PAGE TEXT>
---*---
A Message from VPSA - Sam Gonzales
Cue “Pomp and Circumstance.” It’s commencement season on campus. We are preparing to congratulate thousands of students who will be receiving Bachelor, Master or Doctoral degrees. Serving as part of the stage party and viewing the celebrations from that vantage point is one of my favorite activities.
When I think of commencement, I think of courage. Completing a degree and the process of getting to graduation is a combination of courage, success in the classroom mixed with part endurance and part belief in yourself. I admire the tenacity of our Roadrunners and I admire the same in you. Whether your students are in their first or fourth year, your efforts to support them through the experience and create pathways where courage can flourish is a key to success.
I speak from firsthand experience. My daughter will receive her doctoral degree from UTSA this spring. She is one of the many graduates I will celebrate at commencement. This is not just a story from my personal family album; it describes the essence of our lives as family members supporting college students. We must continue to recognize the courage in every student — to support their goals and encourage them to get to the finish line.
Then, we get to be spectators at the best ceremony of all. I am grateful to get the chance to share that wonderful moment with you this year or in the years ahead.
Upcoming Roadrunner Road Trips: Rio Grande Valley, Houston
As we move forward to summer, the Roadrunner Road Trips continue next week. Our team will be visiting the Rio Grande Valley and Houston area. These events provide an opportunity for students, families, and fans to meet our new UTSA Football coach, Frank Wilson, and new Men’s Basketball coach, Steve Henson, as well as talk with UTSA staff.
---*---
DATA RECORDS>
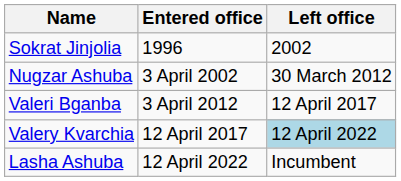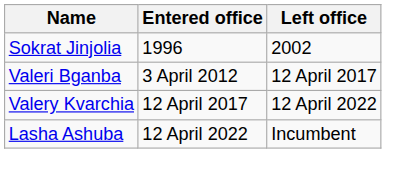- row: Nugzar Ashuba | 3 April 2002 | 30 March 2012
Valery Kvarchia | Left office: lightblue background -> no background
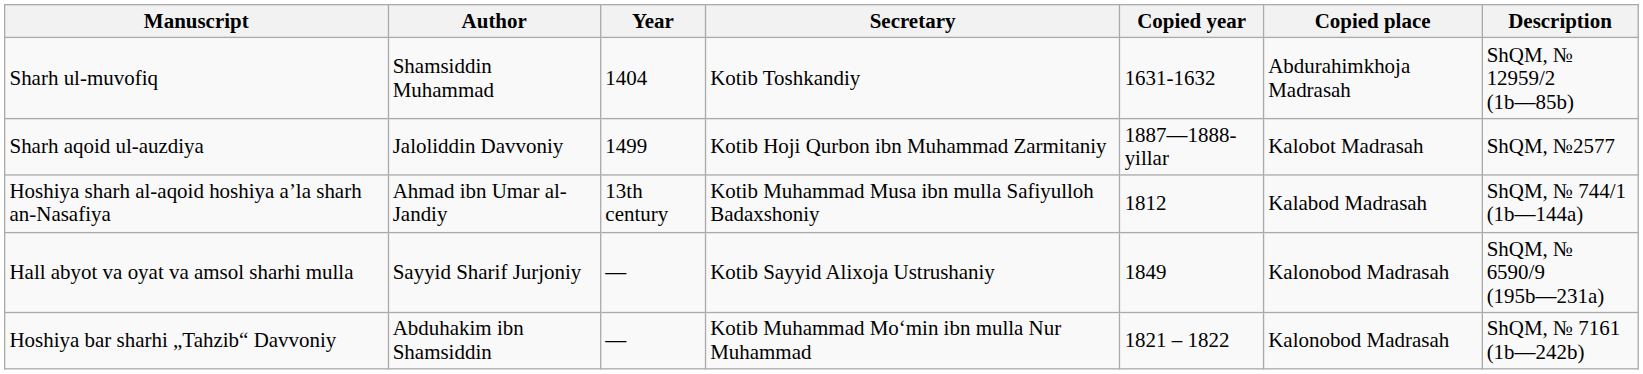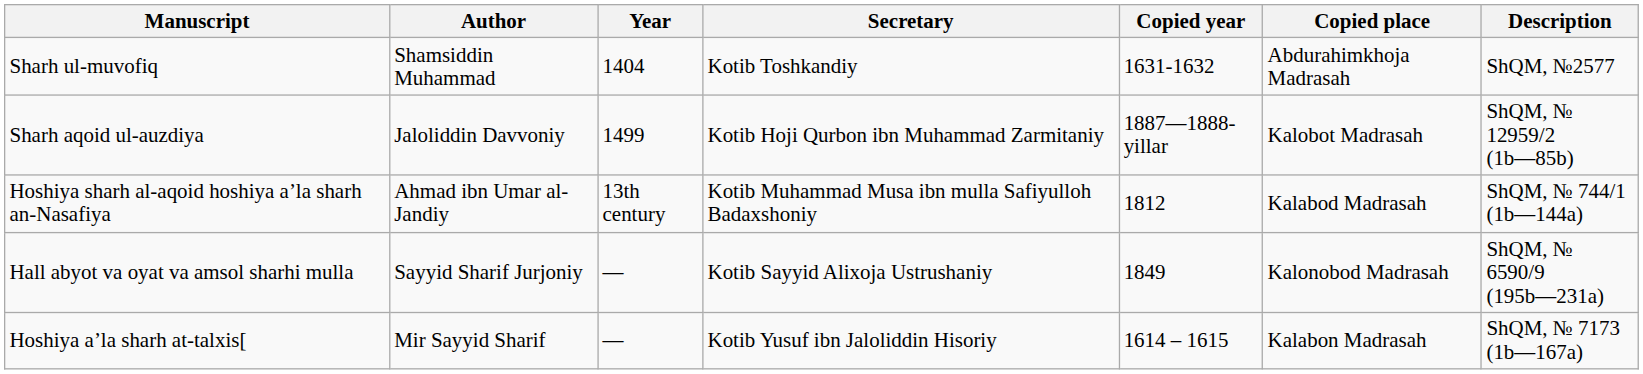Sharh ul-muvofiq | Description: ShQM, № 12959/2 (1b—85b) -> ShQM, №2577
Sharh aqoid ul-auzdiya | Description: ShQM, №2577 -> ShQM, № 12959/2 (1b—85b)
- row: Hoshiya bar sharhi „Tahzib“ Davvoniy | Abduhakim ibn Shamsiddin | — | Kotib Muhammad Moʻmin ibn mulla Nur Muhammad | 1821 – 1822 | Kalonobod Madrasah | ShQM, № 7161 (1b—242b)
+ row: Hoshiya aʼla sharh at-talxis[ | Mir Sayyid Sharif | — | Kotib Yusuf ibn Jaloliddin Hisoriy | 1614 – 1615 | Kalabon Madrasah | ShQM, № 7173 (1b—167a)
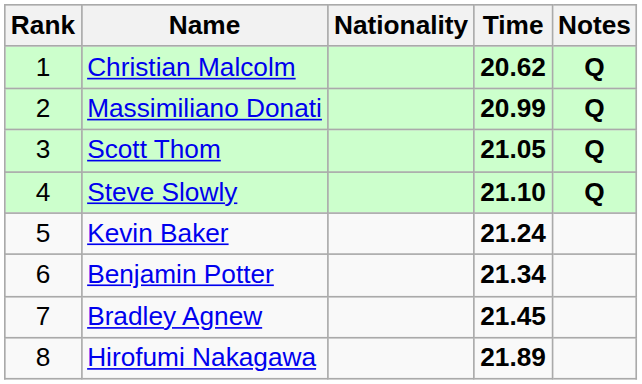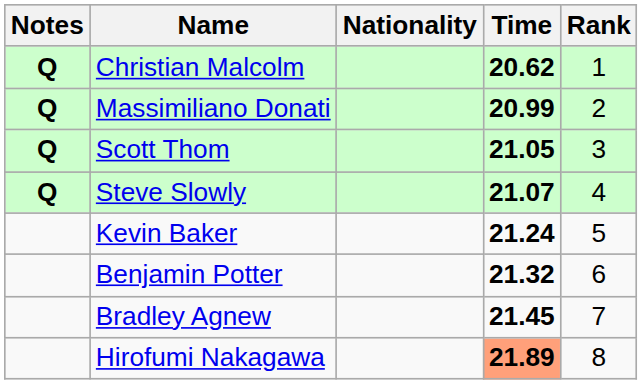columns swapped: Rank <-> Notes
Steve Slowly | Time: 21.10 -> 21.07
Benjamin Potter | Time: 21.34 -> 21.32
Hirofumi Nakagawa | Time: no background -> lightsalmon background
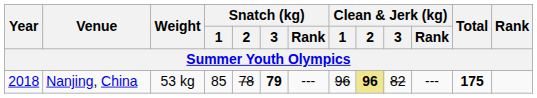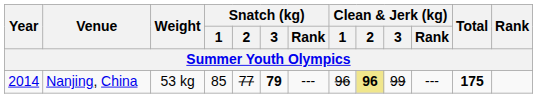Nanjing, China | Year: 2018 -> 2014
Nanjing, China | Snatch (kg) / 2: 78 -> 77
Nanjing, China | Clean & Jerk (kg) / 3: 82 -> 99
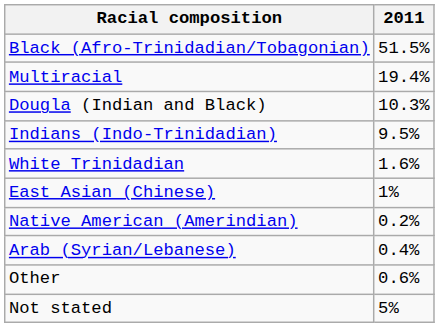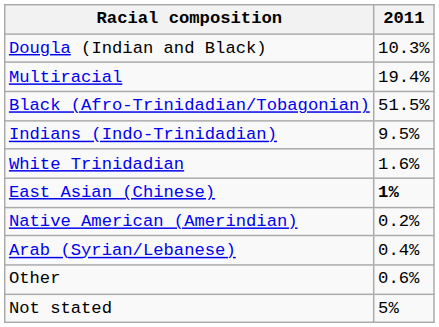rows swapped: Black (Afro-Trinidadian/Tobagonian) <-> Dougla (Indian and Black)
East Asian (Chinese) | 2011: normal -> bold
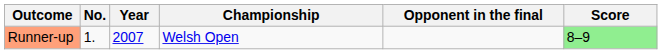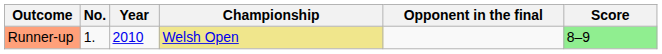Runner-up | Year: 2007 -> 2010
Runner-up | Championship: no background -> khaki background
---*---
CHALLENGES>
**a)** In the commencement message, who is named as the new UTSA Men's Basketball coach?
**b)** Carry on writing the commencement message from its final sentence.
The listing comes from a separate source and is unrelated to the commencement message.

ANSWERS FOR THIS EXERCISE>
**a)** Steve Henson.

**b)**
Our team is ready to hit the road and celebrate with you. Registration is required and you can find more about all of our stops here.
Together, we are a powerful team for the Roadrunners.
Commencement Spotlight: Mary Ledbetter- Gallagher wants to inspire non-traditional students to succeed in college
Meet Mary Ledbetter-Gallagher. This history major wants to show non-traditional students that an education is worth meeting challenges head on.
For more than 25 years, Ledbetter-Gallagher, 57, had dedicated her life to being a mother to her three sons, a grandmother to her grandchildren and a wife to her husband. But in 2006, her life suddenly changed when a divorce left her with few job skills or substantial work history.
“After my divorce, I ended up working as a bus driver to pay the bills,” Ledbetter-Gallagher said. “I had a small settlement from my divorce and the money from my job, but I lived below the poverty line.”
Ledbetter-Gallagher knew that she needed to find a way to better her situation. She would need to do what her six siblings or parents had not – graduate from college. She enrolled at the local community college, attending classes in the evenings or between shifts.
Community college wasn’t easy for Ledbetter-Gallagher. She did not receive financial aid for several semesters and had to drop out for a bit as a result. “It was a tough situation to be in.”
Ledbetter-Gallagher eventually completed her associate’s degree requirements in 2014. It was at the moment of her graduation that she says a fire lit inside her, a passion for education. She set her sights on her next goal, obtaining the bachelor’s degree that had proved elusive to her siblings. She enrolled at UTSA and got to work.
As a UTSA student, Ledbetter-Gallagher’s spirits were much improved. She received financial aid and obtained a few scholarships. She even found a renewed interest in American history, a subject that she has always loved.
“As a child, I adored history,” Ledbetter-Gallagher said. “I would often sit with my family and watch historical documentaries or movies. And as a woman, I’ve learned about the importance of women being able to compete academically because of our history in our country.”
And, perhaps due to being a non-traditional student, Ledbetter-Gallagher said that she felt a profound need to work hard at her studies to prove herself and her peers.
“I strive to be the strongest student that I can be,” Ledbetter-Gallagher said. “For me, earning my degree is worth all the hours spent in the library researching, writing and rewriting research papers and running on very little sleep.”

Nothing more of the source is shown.